13 de diciembre de 2020. Mánchester

Hay días en los que, al levantarme, sigue siendo de noche. No porque no haya amanecido aún, sino porque el día nunca arranca. Una especie de tiniebla ominosa rodea el jardín, amenaza lluvia y esconde los perfiles de las cosas. Normalmente, en esos días, imagino que así es como se deben de sentir los islandeses y otros habitantes de las latitudes más septentrionales; una luz que no es luz, que no rompe, que no se manifiesta del todo. Después, a las 4 de la tarde, volverá la oscuridad más absoluta.

Nos acostumbramos a las cosas que nos roban la vida de a poquito. Yo no me quejo de la falta de luz, pero dentro de mí sé que me agosta y me consume, y que me hace aún más difícil la lucha que siempre libro en mi cabeza.

Estos días son así y, no obstante, los bendigo, porque sé que nada horrible va a pasar de momento. Y esa es la definición más precisa de lo que significa no tener ansiedad.

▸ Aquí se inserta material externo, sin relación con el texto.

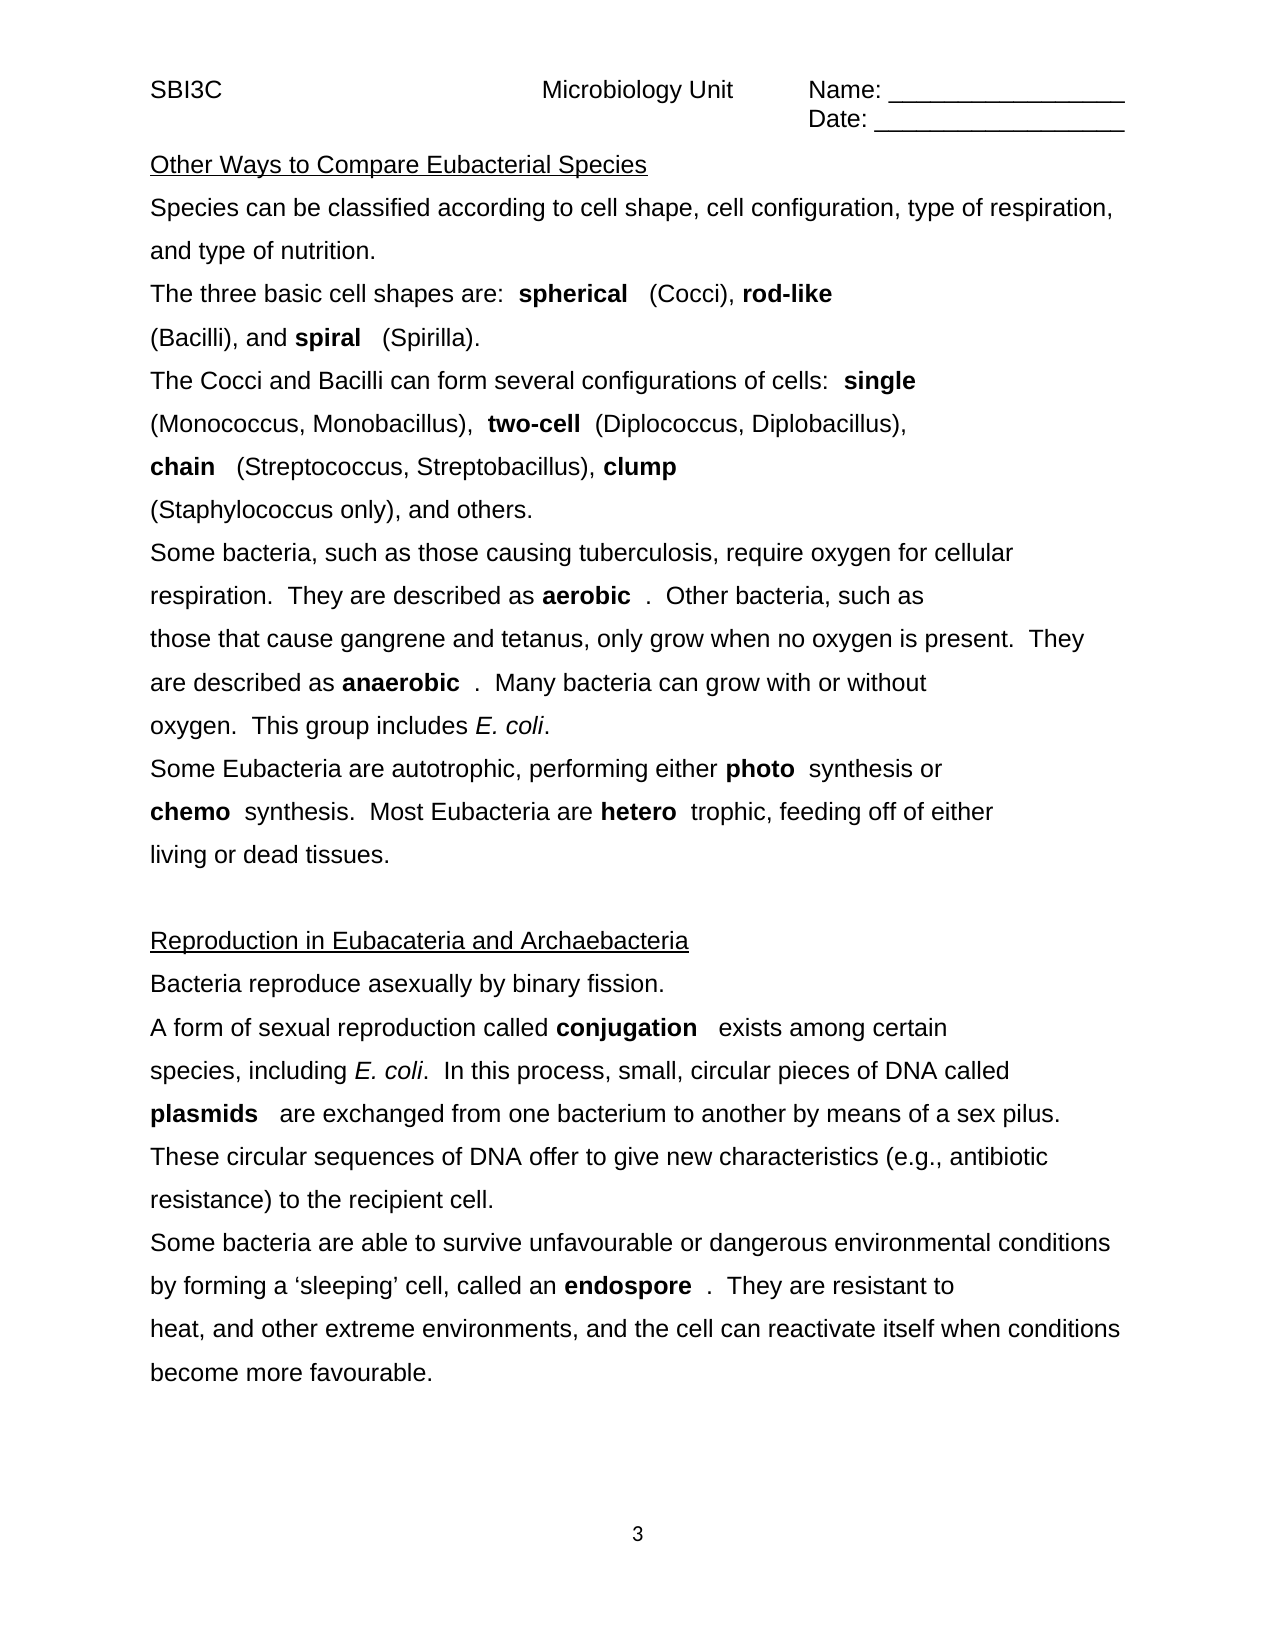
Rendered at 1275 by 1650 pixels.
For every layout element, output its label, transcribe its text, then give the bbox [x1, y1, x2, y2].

text Other Ways to Compare Eubacterial Species [150, 150, 1125, 179]
text (Monococcus, Monobacillus), two-cell (Diplococcus, Diplobacillus), chain (Streptococcus, Streptobacillus), clump (Staphylococcus only), and others. [150, 409, 1125, 524]
text Some bacteria are able to survive unfavourable or dangerous environmental conditions by forming a ‘sleeping’ cell, called an endospore . They are resistant to heat, and other extreme environments, and the cell can reactivate itself when conditions become more favourable. [150, 1228, 1125, 1386]
text Species can be classified according to cell shape, cell configuration, type of respiration, and type of nutrition. [150, 193, 1125, 265]
text The Cocci and Bacilli can form several configurations of cells: single [150, 366, 1125, 394]
text Some bacteria, such as those causing tuberculosis, require oxygen for cellular respiration. They are described as aerobic . Other bacteria, such as those that cause gangrene and tetanus, only grow when no oxygen is present. They are described as anaerobic . Many bacteria can grow with or without oxygen. This group includes E. coli. [150, 538, 1125, 739]
text Bacteria reproduce asexually by binary fission. [150, 969, 1125, 998]
text Some Eubacteria are autotrophic, performing either photo synthesis or chemo synthesis. Most Eubacteria are hetero trophic, feeding off of either living or dead tissues. [150, 754, 1125, 869]
text The three basic cell shapes are: spherical (Cocci), rod-like (Bacilli), and spiral (Spirilla). [150, 279, 1125, 351]
text A form of sexual reproduction called conjugation exists among certain species, including E. coli. In this process, small, circular pieces of DNA called plasmids are exchanged from one bacterium to another by means of a sex pilus. These circular sequences of DNA offer to give new characteristics (e.g., antibiotic resistance) to the recipient cell. [150, 1012, 1125, 1214]
text Reproduction in Eubacateria and Archaebacteria [150, 926, 1125, 955]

Echo de menos los mercados de Navidad, con sus cosas inservibles y caras; unas cuantas prendas de abrigo de calidad (guantes, bufandas y gorros), a veces muy bonitas; las salchichas superinsanas y deliciosas que hay que cenar obligatoriamente porque saben a gloria; los puestos de productos delicatessen británicos (queso, ginebra, chutney, morcilla, té, mermelada…). Echo de menos ir y encontrar un regalo que alguien no se espera; el vino que me tomo después sola, a la intemperie, junto a una estufa. La sensación de triunfo.

Echo de menos cosas porque el miedo ha dejado hueco para la realidad, y para los recuerdos. Durará lo que dure.